§ **Input data**:
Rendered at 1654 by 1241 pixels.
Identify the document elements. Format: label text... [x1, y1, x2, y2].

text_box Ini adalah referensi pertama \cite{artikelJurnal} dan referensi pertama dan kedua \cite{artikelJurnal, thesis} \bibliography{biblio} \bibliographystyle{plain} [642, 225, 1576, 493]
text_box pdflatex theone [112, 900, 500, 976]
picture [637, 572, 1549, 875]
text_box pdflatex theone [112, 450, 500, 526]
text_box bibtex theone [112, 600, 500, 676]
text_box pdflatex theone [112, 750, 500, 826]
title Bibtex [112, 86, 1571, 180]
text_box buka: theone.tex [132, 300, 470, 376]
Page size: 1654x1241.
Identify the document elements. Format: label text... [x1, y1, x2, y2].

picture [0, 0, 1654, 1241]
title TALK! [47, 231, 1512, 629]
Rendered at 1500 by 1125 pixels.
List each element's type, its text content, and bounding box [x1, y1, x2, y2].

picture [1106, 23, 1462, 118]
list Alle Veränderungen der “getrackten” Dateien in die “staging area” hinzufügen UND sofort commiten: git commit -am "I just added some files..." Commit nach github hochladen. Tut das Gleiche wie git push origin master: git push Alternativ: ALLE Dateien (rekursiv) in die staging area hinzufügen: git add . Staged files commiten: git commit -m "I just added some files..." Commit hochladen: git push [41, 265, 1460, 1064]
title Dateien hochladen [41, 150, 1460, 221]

§ **Required task**:
Could you revise the lines above so that "document elements" reads "page elements" everywhere it occurs, with nothing else changed?

§ **Exercise output**:
Rendered at 1654 by 1241 pixels.
Identify the page elements. Format: label text... [x1, y1, x2, y2].

text_box Ini adalah referensi pertama \cite{artikelJurnal} dan referensi pertama dan kedua \cite{artikelJurnal, thesis} \bibliography{biblio} \bibliographystyle{plain} [642, 225, 1576, 493]
text_box pdflatex theone [112, 900, 500, 976]
picture [637, 572, 1549, 875]
text_box pdflatex theone [112, 450, 500, 526]
text_box bibtex theone [112, 600, 500, 676]
text_box pdflatex theone [112, 750, 500, 826]
title Bibtex [112, 86, 1571, 180]
text_box buka: theone.tex [132, 300, 470, 376]
Page size: 1654x1241.
Identify the page elements. Format: label text... [x1, y1, x2, y2].

picture [0, 0, 1654, 1241]
title TALK! [47, 231, 1512, 629]
Rendered at 1500 by 1125 pixels.
List each element's type, its text content, and bounding box [x1, y1, x2, y2].

picture [1106, 23, 1462, 118]
list Alle Veränderungen der “getrackten” Dateien in die “staging area” hinzufügen UND sofort commiten: git commit -am "I just added some files..." Commit nach github hochladen. Tut das Gleiche wie git push origin master: git push Alternativ: ALLE Dateien (rekursiv) in die staging area hinzufügen: git add . Staged files commiten: git commit -m "I just added some files..." Commit hochladen: git push [41, 265, 1460, 1064]
title Dateien hochladen [41, 150, 1460, 221]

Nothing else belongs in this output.